-- Data shown --
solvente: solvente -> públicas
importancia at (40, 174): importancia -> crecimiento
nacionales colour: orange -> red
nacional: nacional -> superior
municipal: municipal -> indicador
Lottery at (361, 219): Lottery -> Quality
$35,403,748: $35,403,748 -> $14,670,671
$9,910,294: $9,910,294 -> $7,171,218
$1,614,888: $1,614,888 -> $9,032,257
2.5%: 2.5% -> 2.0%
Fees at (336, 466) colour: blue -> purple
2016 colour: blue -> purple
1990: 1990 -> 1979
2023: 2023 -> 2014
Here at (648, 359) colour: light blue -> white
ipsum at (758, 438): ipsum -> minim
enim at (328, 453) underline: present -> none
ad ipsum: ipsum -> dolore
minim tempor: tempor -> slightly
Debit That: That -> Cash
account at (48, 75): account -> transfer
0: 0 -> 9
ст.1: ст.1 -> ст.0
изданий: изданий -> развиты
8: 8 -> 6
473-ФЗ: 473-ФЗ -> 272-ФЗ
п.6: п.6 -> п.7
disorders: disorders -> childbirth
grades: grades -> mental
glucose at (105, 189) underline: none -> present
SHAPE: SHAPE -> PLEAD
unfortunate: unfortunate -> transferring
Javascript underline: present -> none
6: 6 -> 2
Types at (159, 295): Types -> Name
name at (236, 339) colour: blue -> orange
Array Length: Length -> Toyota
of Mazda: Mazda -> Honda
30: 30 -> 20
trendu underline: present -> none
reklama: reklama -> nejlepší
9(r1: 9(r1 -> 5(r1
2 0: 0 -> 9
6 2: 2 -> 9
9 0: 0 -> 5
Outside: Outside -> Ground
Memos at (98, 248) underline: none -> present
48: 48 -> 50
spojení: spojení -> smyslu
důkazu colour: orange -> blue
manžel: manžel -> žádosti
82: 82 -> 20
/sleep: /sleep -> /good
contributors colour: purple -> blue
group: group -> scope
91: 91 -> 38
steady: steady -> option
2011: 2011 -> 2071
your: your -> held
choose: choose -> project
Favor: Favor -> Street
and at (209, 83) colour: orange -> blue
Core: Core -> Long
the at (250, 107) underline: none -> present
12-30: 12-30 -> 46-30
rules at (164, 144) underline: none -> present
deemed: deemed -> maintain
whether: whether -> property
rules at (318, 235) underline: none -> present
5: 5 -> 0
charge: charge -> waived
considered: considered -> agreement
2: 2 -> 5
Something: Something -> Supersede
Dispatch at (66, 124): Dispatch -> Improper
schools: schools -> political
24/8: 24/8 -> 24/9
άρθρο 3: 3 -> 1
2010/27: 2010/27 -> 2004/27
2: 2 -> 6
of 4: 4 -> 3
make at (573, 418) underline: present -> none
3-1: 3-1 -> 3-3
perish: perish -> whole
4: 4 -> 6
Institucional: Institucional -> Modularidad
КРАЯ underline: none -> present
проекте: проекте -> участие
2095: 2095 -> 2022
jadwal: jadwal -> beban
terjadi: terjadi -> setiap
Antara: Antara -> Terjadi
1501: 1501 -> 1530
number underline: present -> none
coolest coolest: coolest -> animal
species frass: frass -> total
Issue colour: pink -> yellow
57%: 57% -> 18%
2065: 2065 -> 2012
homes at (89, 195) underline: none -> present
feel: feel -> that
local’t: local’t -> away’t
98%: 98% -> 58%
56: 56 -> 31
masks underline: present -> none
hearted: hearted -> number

-- Stated problem --
Locate each row above that contains the string "number" and copy those rows.

-- Problem solution --
number underline: present -> none
hearted: hearted -> number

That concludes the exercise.